轻微的刺痛感在体内游离,高峰闭上眼,深深地吸气,缓缓地吐纳,这是胡欣然教他的减缓疼痛的办法。然而,那个本应怀着仁心的医者,却毫不留情地将深爱着她的人,推入了痛苦的深渊。
看到不胜酒力的张磊一杯杯地往肚子里灌酒,呕吐,又灌酒的模样,高峰第一次对这个朋友心生愧疚。
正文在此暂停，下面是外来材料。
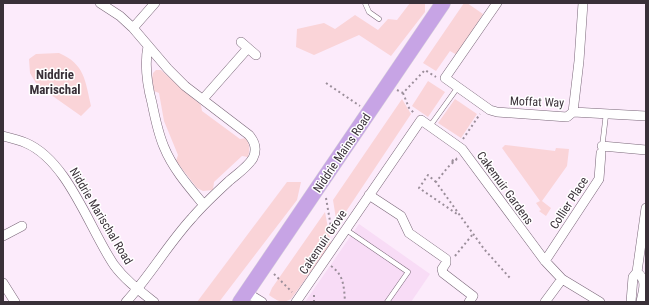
<svg xmlns="http://www.w3.org/2000/svg" width="649" height="305" viewBox="0 0 649 305" font-family="'Roboto Condensed',sans-serif">
  <rect width="100%" height="100%" fill="#fcebfb"/>
  <!-- built -->
  <path fill="#f8dcf6" d="M359,224L430,274L411,302H305Z"/>
  <!-- green -->
  <path fill="#fad4d8" d="M410,3H425V12L391,56L359,35L314,55L296,47L297,29L324,23L335,29L355,15L378,30L388,19L397,20Z
    M464,3H467L483,14L457,55L450,51L436,71L423,63Z
    M59,53C85,64 85,81 91,106L81,116L37,85L30,73L29,59L36,54Z
    M156,70H161L182,89L201,105L202,111L240,139L246,138C250,145 250,149 248,157L242,156L214,182L213,190L203,191L197,188L176,161L178,155L164,121L159,93L154,91L152,78L153,73Z
    M428,81L445,92L428,117L412,106Z
    M402,99L411,114L337,225L333,200Z
    M455,99L477,114L461,138L438,123Z
    M505,145L555,151L556,148L569,149L567,166L542,201L551,208L546,216L539,211L541,210L536,203L540,201L502,148Z
    M287,182H301L297,200L219,302H197Z
    M325,212L331,244L291,299C281,304 278,301 269,295L272,288Z"/>
  <g fill="none" stroke-linecap="round" stroke-linejoin="round">
    <!-- lane casing -->
    <g stroke="#796678" stroke-width="5.5">
      <path id="lane" d="M365,3L369,12L379,19
        M430,126L458,87
        M602,148L606,114
        M345,229L408,272L387,302"/>
    </g>
    <!-- street casing -->
    <g stroke="#796678" stroke-width="10">
      <path id="street" d="M100,3L120,16L133,28L168,69L185,86L249,135C255,142 257,150 253,158C248,167 237,174 229,181C216,193 203,205 192,218C168,244 150,276 126,302
        M497,3L445,78L490,110L497,112L567,117L573,112L646,116
        M133,28L155,3
        M241,42L256,55
        M148,46C144,66 147,84 152,103C155,118 158,133 164,147C173,169 189,187 204,205
        M203,99L248,48
        M573,112L579,61L583,3
        M3,136C11,138 19,140 26,143C68,161 89,228 114,265C125,280 140,291 154,302
        M602,146L646,150
        M369,195L401,216L409,233L446,259V263L442,269L443,273L473,296L469,302
        M3,236L22,226
        M545,261L599,179L601,153
        M637,272C648,281 643,290 641,302
        M3,283L15,302
        M247,293L262,302
        M296,302L421,120L462,149L545,261L562,279L600,302
        M545,302L562,279
        M631,302L633,277L637,272L646,208"/>
    </g>
    <!-- primary casing -->
    <g stroke="#dbdadb" stroke-width="16">
      <path id="primary" d="M240,302L443,3"/>
    </g>
    <!-- path -->
    <path stroke="#9b8e9a" stroke-width="2" stroke-dasharray="2 3" stroke-linecap="butt" d="M326,83L360,106
      M397,90L403,93L425,70L436,77
      M403,93L409,108L415,114
      M463,139L480,114
      M457,159L448,167L436,182L484,249L510,278
      M452,161L455,158L457,159
      M436,182L428,175L419,188L457,214
      M326,198L332,233
      M455,256L473,234
      M331,266C344,275 344,287 345,302
      M274,274L292,292
      M314,302V293"/>
    <!-- lane -->
    <use href="#lane" stroke="#fff" stroke-width="4.5"/>
    <!-- street -->
    <use href="#street" stroke="#fff" stroke-width="9"/>
    <!-- primary -->
    <use href="#primary" stroke="#c7a4e5" stroke-width="15"/>
    <!-- path-bridge -->
    <path stroke="#9b8e9a" stroke-width="2" stroke-dasharray="2 3" stroke-linecap="butt" d="M452,161L454,164"/>
  </g>
  <g text-anchor="middle" stroke-width="3" stroke-linejoin="round" paint-order="stroke">
    <!-- street labels -->
    <g font-size="12" fill="#393038" stroke="#fff">
      <text transform="translate(537 102) rotate(2)" y="4">Moffat Way</text>
      <text transform="translate(342 153) rotate(-56)" y="4">Niddrie Mains Road</text>
      <text transform="translate(505 188) rotate(54)" y="4">Cakemuir Gardens</text>
      <text transform="translate(569 203) rotate(-57)" y="4">Collier Place</text>
      <text transform="translate(101 216) rotate(59)" y="4">Niddrie Marischal Road</text>
      <text transform="translate(323 242) rotate(-56)" y="4">Cakemuir Grove</text>
    </g>
    <!-- neighbourhood labels -->
    <g font-size="13" font-weight="bold" fill="#393038" stroke="#fff">
      <text x="55" y="79">Niddrie<tspan x="55" dy="15">Marischal</tspan></text>
    </g>
  </g>
  <!-- border -->
  <rect width="649" height="305" fill="none" stroke="#393038" stroke-width="8"/>
</svg>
如果不是他,张磊不会认识胡欣然,也就不会有那么多年的纠缠不清、泥足深陷。
“别这么没志气,不过是个女人而已,哪里没有!”
高峰刚夺下张磊手里的酒瓶,就又被他夺了回去:
“你不懂,我没办法爱别人,只有她,只有她!为什么,她就是看不见我!”
张磊猛灌了两口,不等咽下去就抱着垃圾桶开始吐。吐完,倒在地板上眼神空空地望着天花板,过了片刻又开始摸索着酒瓶往嘴里倒,大半都流到了地板上。高峰无奈地拿了毛巾铺在张磊的身旁,靠着沙发坐在地上,静静地看着他折磨自己。
据张磊说,胡欣然只留了一句:
“游戏结束了。”
就请了长假,切断了两人之间的所有联系。高峰知道胡欣然这么做的原因,也认可这是最佳的解决方案。可是,看着张磊被击垮的样子,纵是克制如他,也想揪着胡欣然的衣领问一句,为什么不能说清楚再走!
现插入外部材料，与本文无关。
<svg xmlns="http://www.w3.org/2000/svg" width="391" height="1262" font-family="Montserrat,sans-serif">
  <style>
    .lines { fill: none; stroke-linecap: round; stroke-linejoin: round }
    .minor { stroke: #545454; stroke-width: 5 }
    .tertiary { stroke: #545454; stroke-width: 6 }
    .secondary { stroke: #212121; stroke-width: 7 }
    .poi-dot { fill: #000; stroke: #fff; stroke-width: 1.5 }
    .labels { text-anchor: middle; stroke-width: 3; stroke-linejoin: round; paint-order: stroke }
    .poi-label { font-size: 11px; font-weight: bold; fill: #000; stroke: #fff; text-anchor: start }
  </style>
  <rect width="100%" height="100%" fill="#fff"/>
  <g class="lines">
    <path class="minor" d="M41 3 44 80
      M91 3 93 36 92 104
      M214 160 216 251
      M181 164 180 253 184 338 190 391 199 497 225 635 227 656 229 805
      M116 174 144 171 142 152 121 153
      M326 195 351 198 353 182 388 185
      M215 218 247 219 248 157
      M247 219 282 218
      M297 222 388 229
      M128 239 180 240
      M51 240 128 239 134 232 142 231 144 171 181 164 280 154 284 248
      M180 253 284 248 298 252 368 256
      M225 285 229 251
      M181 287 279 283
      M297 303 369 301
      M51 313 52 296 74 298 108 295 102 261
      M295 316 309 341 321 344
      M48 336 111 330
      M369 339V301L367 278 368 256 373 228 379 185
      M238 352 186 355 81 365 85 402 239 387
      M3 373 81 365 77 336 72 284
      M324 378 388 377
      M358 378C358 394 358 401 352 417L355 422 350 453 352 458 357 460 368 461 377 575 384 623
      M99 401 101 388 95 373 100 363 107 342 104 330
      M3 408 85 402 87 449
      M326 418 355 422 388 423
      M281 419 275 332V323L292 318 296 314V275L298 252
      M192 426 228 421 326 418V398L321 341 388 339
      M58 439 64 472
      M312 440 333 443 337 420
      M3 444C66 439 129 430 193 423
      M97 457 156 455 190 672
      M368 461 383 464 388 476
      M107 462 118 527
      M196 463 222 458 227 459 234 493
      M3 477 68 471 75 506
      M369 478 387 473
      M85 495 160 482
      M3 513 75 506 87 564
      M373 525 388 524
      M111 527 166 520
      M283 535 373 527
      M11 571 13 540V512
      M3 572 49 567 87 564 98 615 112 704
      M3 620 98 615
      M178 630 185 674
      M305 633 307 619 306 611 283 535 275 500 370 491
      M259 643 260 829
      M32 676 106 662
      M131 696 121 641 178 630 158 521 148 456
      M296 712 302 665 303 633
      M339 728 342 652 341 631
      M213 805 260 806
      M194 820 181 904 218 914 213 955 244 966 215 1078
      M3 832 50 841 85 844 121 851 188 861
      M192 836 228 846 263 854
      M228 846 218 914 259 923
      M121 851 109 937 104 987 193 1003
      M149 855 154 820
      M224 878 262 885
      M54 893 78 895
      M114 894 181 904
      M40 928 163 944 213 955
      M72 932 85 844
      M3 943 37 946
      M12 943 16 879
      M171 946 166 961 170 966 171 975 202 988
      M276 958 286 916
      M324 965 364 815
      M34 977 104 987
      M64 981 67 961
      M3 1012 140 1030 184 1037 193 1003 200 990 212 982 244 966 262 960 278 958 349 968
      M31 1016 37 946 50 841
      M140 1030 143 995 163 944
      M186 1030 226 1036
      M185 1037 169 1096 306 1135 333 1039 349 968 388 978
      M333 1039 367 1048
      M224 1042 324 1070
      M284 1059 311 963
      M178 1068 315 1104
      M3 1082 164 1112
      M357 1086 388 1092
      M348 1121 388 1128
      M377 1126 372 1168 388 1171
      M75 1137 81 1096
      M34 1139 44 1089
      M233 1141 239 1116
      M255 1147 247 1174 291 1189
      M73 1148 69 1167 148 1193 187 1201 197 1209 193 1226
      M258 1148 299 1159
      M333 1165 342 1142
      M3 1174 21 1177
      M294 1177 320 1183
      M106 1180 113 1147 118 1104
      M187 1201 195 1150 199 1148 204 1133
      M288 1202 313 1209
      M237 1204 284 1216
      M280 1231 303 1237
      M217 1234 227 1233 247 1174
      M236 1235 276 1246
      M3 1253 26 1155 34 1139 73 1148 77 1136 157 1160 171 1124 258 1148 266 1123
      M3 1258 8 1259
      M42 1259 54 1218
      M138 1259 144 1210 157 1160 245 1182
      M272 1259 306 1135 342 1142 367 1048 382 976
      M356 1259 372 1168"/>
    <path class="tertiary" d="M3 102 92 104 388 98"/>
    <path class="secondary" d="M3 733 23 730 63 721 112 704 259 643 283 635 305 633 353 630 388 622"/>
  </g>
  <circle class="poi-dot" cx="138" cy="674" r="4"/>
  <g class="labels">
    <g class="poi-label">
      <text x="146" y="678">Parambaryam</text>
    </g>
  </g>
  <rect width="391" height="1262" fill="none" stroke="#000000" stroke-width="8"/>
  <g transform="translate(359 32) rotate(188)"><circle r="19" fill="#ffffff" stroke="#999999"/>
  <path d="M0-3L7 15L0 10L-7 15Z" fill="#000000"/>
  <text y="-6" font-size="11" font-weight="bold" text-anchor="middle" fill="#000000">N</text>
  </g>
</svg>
但是,高峰心里明白,这件事说不清楚,即使说清楚了,也改变不了结局本身。这也正是,他一直对胡欣然心怀芥蒂的原因。因为,她从一开始就知道路的尽头是悬崖,却任由张磊怀着虚幻的愿景,奔赴万丈深渊。
高峰猛灌了一口酒,胃里即刻传来一阵刺痛,他强忍着又灌了一口。说到底,他和胡欣然并没有什么不同,张磊的崩溃是他们两人一手促成的。
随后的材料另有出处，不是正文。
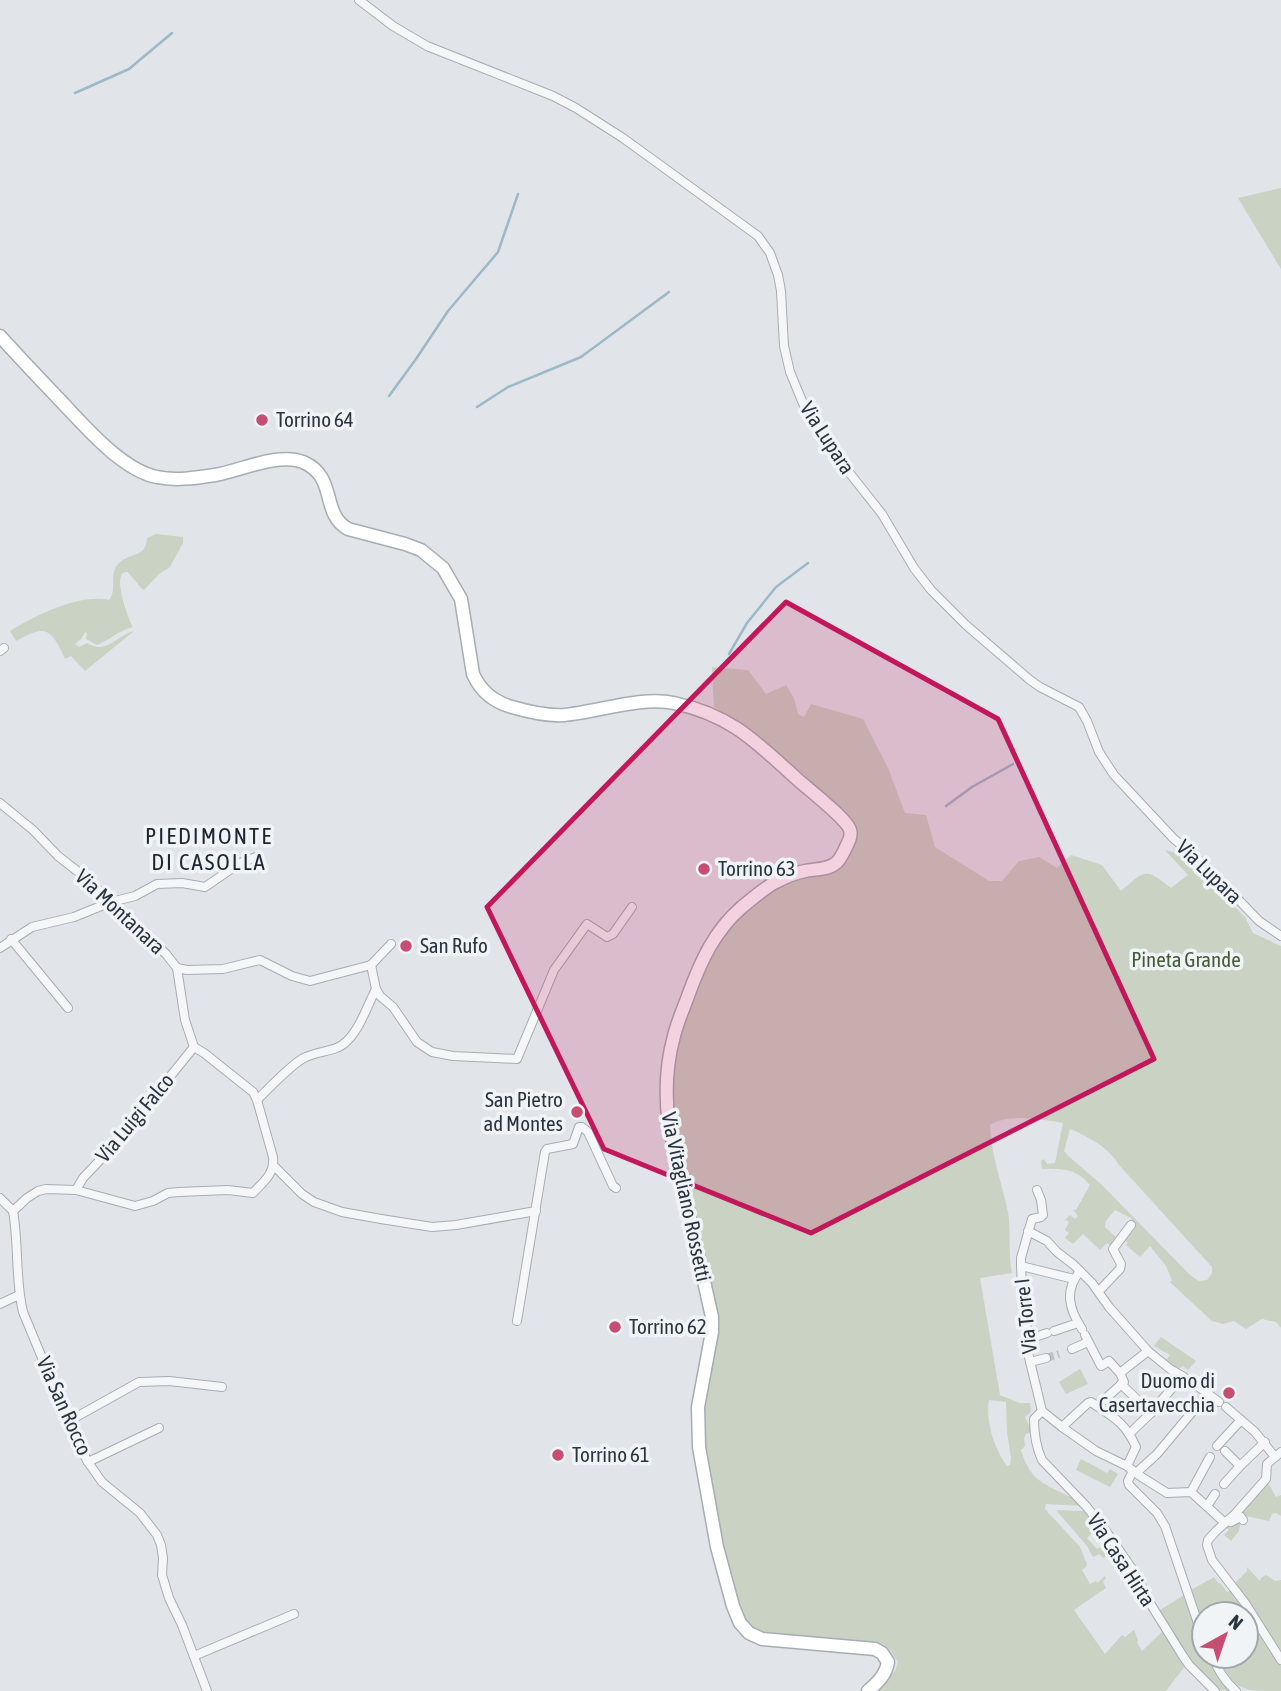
<svg xmlns="http://www.w3.org/2000/svg" width="1281" height="1691" font-family="'Asap Condensed',sans-serif">
<style>
.green{fill:#c9d2c3;fill-rule:evenodd}
.lines{fill:none;stroke-linecap:round;stroke-linejoin:round}
.stream{stroke:#9eb8c7;stroke-width:2.5}
.street-tunnel{stroke:#bcc2c7;stroke-width:8;stroke-dasharray:8 4;stroke-linecap:butt}
.street-casing{stroke:#a6adb3;stroke-width:10}
.secondary-casing{stroke:#a6adb3;stroke-width:15}
.street{stroke:#f4f6f7;stroke-width:8}
.secondary{stroke:#fff;stroke-width:12}
.marked{fill:#c2185b;fill-opacity:0.2;stroke:#c2185b;stroke-width:5;stroke-linejoin:round}
.poi-dot{fill:#c64e72;stroke:#f1f4f6;stroke-width:2.5}
.labels{text-anchor:middle;stroke-width:7;stroke-linejoin:round;paint-order:stroke}
.poi-label{font-size:21px;fill:#2a3540;stroke:#f1f4f6;text-anchor:start}
.street-label{font-size:21px;fill:#2a3540;stroke:#f1f4f6}
.park-label{font-size:21px;fill:#445b39;stroke:#f1f4f6}
.neighbourhood-label{font-size:23px;letter-spacing:2px;fill:#1d2631;stroke:#f1f4f6}
</style>
<rect width="100%" height="100%" fill="#e1e5e9"/>
<g class="green">
<path d="M1281,188v81l-43,-71z"/>
<path d="M156,534l27,3v6l-13,24 -11,7 -15,16 -3,-2 -13,-16c-1,0 -4,0 -5,1 -9,6 5,46 10,54 -14,3 -23,13 -36,18l-11,-6 1,-6 -2,-1 -4,7 -6,5 4,3 8,-4c20,12 28,-7 47,-12l-49,40 -14,-15 -6,3c-14,-31 -19,-35 -49,-18l-6,-10c24,-15 70,-38 99,-31 9,-11 -1,-26 10,-37 12,-11 27,-5 28,-25z"/>
<path d="M712,667l36,3 18,24 20,-9 8,13 4,16 6,3 7,-13 52,15 25,49 17,45 21,2 9,32 54,34h13l17,-20 20,-4 18,11 14,-13 31,10 19,26c24,-21 24,-24 50,-3l17,-13 -23,-25 15,4 65,63 8,16 28,13v382l-5,-6 -14,-3 -16,10 -12,-8 -11,3 -11,-3 -39,-36 -3,-3 2,-2 -6,-14 -16,-20 -10,11 -14,-12 2,-2 -5,-4 6,-8 3,2 4,-7 -5,-8 -16,-8 -9,11 -1,6 13,12 -6,8 -5,-4 -7,7 -17,-16 -10,10 -8,-6 4,-5 -4,-3 4,-8 -3,-2 -4,3 8,-8 5,4 3,-3 -5,-6h3l14,-25c-13,-16 -28,-17 -48,-16l-1,-8 3,-2 3,5 8,-1 8,-40c-22,-4 -54,-10 -73,2 1,30 12,59 18,87 3,18 0,41 4,61l-32,5 20,117 20,8h10l1,9 -6,5 7,15 -6,2 -2,4 1,8 -4,4c8,27 18,32 43,44 7,3 14,6 20,12l-38,-2 -1,5 35,38 7,17 -1,1 1,1 -5,4 8,14 6,-3 1,2 8,-7 1,2 -3,4 3,6 -32,22 31,44 17,-19 3,2 9,-7 4,10 -1,2 5,9 21,-20 22,35 -19,25h-290l19,-20 3,-9 -8,-12 -6,-5 -117,-11 -14,-6 -9,-10 -9,-20 -9,-34 -21,-106 -2,-53 13,-72 -41,-194 -6,-50 7,-46 29,-80 20,-34 46,-40 22,-10 48,-13 16,-31 -1,-7 -109,-101 -33,-20zM1070,1129c19,8 38,18 49,36l93,102v6l-5,7 -8,1 -9,-6 -89,-91 -33,-28 -4,-5zM989,1400l17,2 1,30 4,26 -1,7 -3,1c-12,-16 -22,-45 -18,-66z"/>
<path d="M1161,1337l35,24 -8,9 -5,-4 -6,4 -12,-9 5,-6 -16,-9z"/>
<path d="M1080,1369l8,15 -22,10 -7,-12z"/>
<path d="M1081,1459l26,14 3,-4 8,5 -8,13 -34,-17z"/>
<path d="M1267,1481l9,16 5,-2v21l-5,-3 -4,1 -3,7 -23,-5 -5,3 -2,12 -8,10 -7,-6 5,-5 -4,-3z"/>
<path d="M1056,1510l24,1 7,-1 12,15 -12,13 10,11 6,-3 3,10 -3,2 -4,-4 -6,3 -6,-11z"/>
<path d="M1247,1567l13,14 1,-3 5,-3 9,6 6,-1v74l-46,-71 12,-12z"/>
<path d="M1214,1577l4,6 3,1 6,8 5,-2 49,73v28c-42,0 -44,0 -65,-35h30v-42h-42v19l-13,-43z"/>
<path d="M1184,1595l20,56v5h3l16,27 8,8 -12,-1 -29,-29 -33,-49z"/>
</g>
<g class="lines">
<g class="stream">
<path d="M75,93l54,-24 43,-36"/>
<path d="M389,396l27,-37 32,-48 50,-59 20,-58"/>
<path d="M477,407l31,-20 73,-30 88,-65"/>
<path d="M729,654l18,-31 29,-36 32,-24"/>
<path d="M946,806l26,-19 41,-23"/>
</g>
<path class="street-tunnel" d="M1046,1358l13,-4"/>
<defs>
<g id="street">
<path d="M359,0l34,26 34,20 126,50 23,12 47,30 135,98 12,17 8,22 3,16 3,55 6,26 17,41 22,34 53,67 32,54 17,22 35,35 64,55 10,7 39,20 8,14 12,31 15,23 59,63 35,30 51,53 22,15"/>
<path d="M0,651l4,-3"/>
<path d="M0,803l33,27 25,26 23,18 85,80 11,14 8,52 9,27"/>
<path d="M11,939l57,69"/>
<path d="M0,948l32,-21 42,-10 37,-15 24,-6 22,-12 25,-1 23,4 35,-24 16,-6"/>
<path d="M371,965l5,24 4,7 13,11 24,35 15,10 21,4 64,3 37,-89 33,-46 20,13 6,-3 19,-27"/>
<path d="M371,965l20,-21"/>
<path d="M177,968l10,2 36,-1 37,-9 32,16 18,5 61,-16"/>
<path d="M257,1100c11,-11 32,-33 45,-41 14,-9 34,-6 45,-18 14,-14 20,-35 29,-52"/>
<path d="M274,1166l28,28 12,8 28,10 39,7 51,8 24,-2 80,-14"/>
<path d="M76,1190l7,-12 35,-37 14,-23 32,-34 30,-37"/>
<path d="M1037,1190l4,10 2,15 -2,2 -9,2 -11,39v8l1,20 3,12 3,55 14,58 20,16 34,24 31,15 13,10 27,17 24,-1 34,31"/>
<path d="M0,1198l13,13"/>
<path d="M13,1211c6,34 2,69 10,101l54,130 11,20 14,20 38,31 17,22 4,10 2,13 -1,17 7,23 13,27 25,66"/>
<path d="M13,1211l14,-13 11,-7 8,-2 30,1 59,16 18,-5 15,-8 11,-1 49,-2 25,3c10,-11 22,-19 20,-36l-16,-57 -4,-8 -49,-39 -10,-6"/>
<path d="M1028,1231l19,10 10,11 17,13 18,18 17,24 39,44 22,18 14,8"/>
<path d="M1021,1266l53,13"/>
<path d="M1080,1271c-16,20 -11,38 2,58"/>
<path d="M1099,1291l21,-22 1,-5 -8,-15 18,-24"/>
<path d="M0,1304l19,-9"/>
<path d="M517,1321l28,-169 2,-3 26,-5 6,-17h3l6,5 25,54 3,2"/>
<path d="M1054,1331l24,-8"/>
<path d="M1085,1335l16,31 8,-5 11,12"/>
<path d="M1029,1339l18,-6"/>
<path d="M1072,1349l16,-7"/>
<path d="M1030,1362l16,-4"/>
<path d="M1192,1382l27,20"/>
<path d="M1121,1384l30,29"/>
<path d="M1097,1406l27,-24 -4,-9 28,-22"/>
<path d="M1226,1407l29,25 20,25"/>
<path d="M1042,1411l-8,8c0,14 2,28 8,41l44,46 20,25 29,42 15,30 31,50 8,12 26,26"/>
<path d="M69,1421l70,-39 30,-1 53,6"/>
<path d="M1062,1427l26,-24 3,-1c22,15 34,20 45,45l-9,19"/>
<path d="M1129,1434l22,-21 31,-37"/>
<path d="M1217,1446l24,-26"/>
<path d="M1225,1451l15,15"/>
<path d="M1281,1452l-14,12 -1,15 -31,35 -19,17 -8,9 -1,5 5,15 33,43 36,57"/>
<path d="M88,1462l71,-34"/>
<path d="M1133,1471l-5,10 1,4 28,28 8,13 39,115"/>
<path d="M1136,1473l21,-19 51,-61"/>
<path d="M1224,1484l16,-18 25,-24"/>
<path d="M1191,1492l19,-35"/>
<path d="M1207,1506l8,-12"/>
<path d="M1231,1522l10,-5 2,3"/>
<path d="M194,1656l100,-42"/>
<path d="M1212,1656c6,13 12,25 24,35"/>
</g>
<path id="secondary" d="M0,336c19,21 39,42 58,62 25,26 63,72 99,79 18,4 39,1 58,-2 25,-4 63,-23 88,-13 35,15 17,51 45,67l57,15 16,6 22,18 18,31 12,75c8,18 21,28 39,33 17,5 34,9 52,8 34,-3 77,-19 110,-12 57,12 82,39 123,76 11,10 50,40 53,51 2,6 -1,11 -3,15 -3,6 -6,14 -11,18 -8,7 -21,6 -31,8 -10,2 -20,6 -29,11 -12,6 -24,17 -34,25 -28,24 -42,56 -54,89 -5,14 -11,27 -14,40 -8,29 -9,60 -5,89l43,192v15l-14,75 1,40 18,100 16,59 7,17 9,10 13,6 113,10 7,4 6,9c-2,13 -11,21 -20,29"/>
</defs>
<use href="#street" class="street-casing"/>
<use href="#secondary" class="secondary-casing"/>
<use href="#street" class="street"/>
<use href="#secondary" class="secondary"/>
</g>
<path class="marked" d="M786,602l212,117 156,340 -343,174 -207,-84 -117,-242z"/>
<g class="poi-dot">
<circle cx="262" cy="420" r="7"/>
<circle cx="704" cy="869" r="7"/>
<circle cx="406" cy="946" r="7"/>
<circle cx="577" cy="1112" r="7"/>
<circle cx="615" cy="1327" r="7"/>
<circle cx="1229" cy="1393" r="7"/>
<circle cx="558" cy="1455" r="7"/>
</g>
<g class="labels">
<g class="poi-label">
<text x="276" y="427">Torrino 64</text>
<text x="718" y="876">Torrino 63</text>
<text x="420" y="953">San Rufo</text>
<text x="563" y="1107" text-anchor="end">San Pietro<tspan x="563" dy="24">ad Montes</tspan></text>
<text x="629" y="1334">Torrino 62</text>
<text x="1215" y="1388" text-anchor="end">Duomo di<tspan x="1215" dy="24">Casertavecchia</tspan></text>
<text x="572" y="1462">Torrino 61</text>
</g>
<g class="street-label">
<text transform="translate(827 438) rotate(57)" y="7">Via Lupara</text>
<text transform="translate(1209 872) rotate(44)" y="7">Via Lupara</text>
<text transform="translate(120 912) rotate(43)" y="7">Via Montanara</text>
<text transform="translate(135 1118) rotate(-50)" y="7">Via Luigi Falco</text>
<text transform="translate(686 1197) rotate(78)" y="7">Via Vitagliano Rossetti</text>
<text transform="translate(1026 1316) rotate(-96)" y="7">Via Torre I</text>
<text transform="translate(64 1406) rotate(66)" y="7">Via San Rocco</text>
<text transform="translate(1121 1560) rotate(57)" y="7">Via Casa Hirta</text>
</g>
<g class="park-label">
<text x="1186" y="967">Pineta Grande</text>
</g>
<g class="neighbourhood-label">
<text x="209" y="844">PIEDIMONTE<tspan x="209" dy="26">DI CASOLLA</tspan></text>
</g>
</g>
<g transform="translate(1225 1635) rotate(40)"><circle r="33" fill="#f1f4f6" stroke="#a1a8ad" stroke-width="2"/>
<path d="M0-5L12 26L0 18L-12 26Z" fill="#c64e72"/>
<text y="-10" font-size="19" font-weight="bold" text-anchor="middle" fill="#2a3540">N</text>
</g>
</svg>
眼前的场景再一次提醒了高峰,那个世界之外的人,但凡想要越过界限,除了崩坏不会有别的可能。他的脑海中闪过两张面容相似,却神情迥异的脸,她们的际遇看似天差地别,实则毫无二致。酒精慢慢麻痹了理智,内心深处的贪图开始蠢蠢欲动。
高峰拿出手机,翻到录音的界面,点开了其中一段,闭上眼静静听着,时不时灌上一口酒。瓶中酒见底的瞬间,录音也停了,高峰看了一眼地上的张磊,见他已经昏睡过去,起身拿了毯子盖在他身上,简单收拾了一番,便走出了房门。
此刻,酒精正在高峰的脑海中,如云如雾般翻腾。他急需清新的空气,冲淡心间涌动的渴望。可笑的是,当他回过神来,才发现自己的一双脚在不知不觉中,将他带到了最不该出现的地方。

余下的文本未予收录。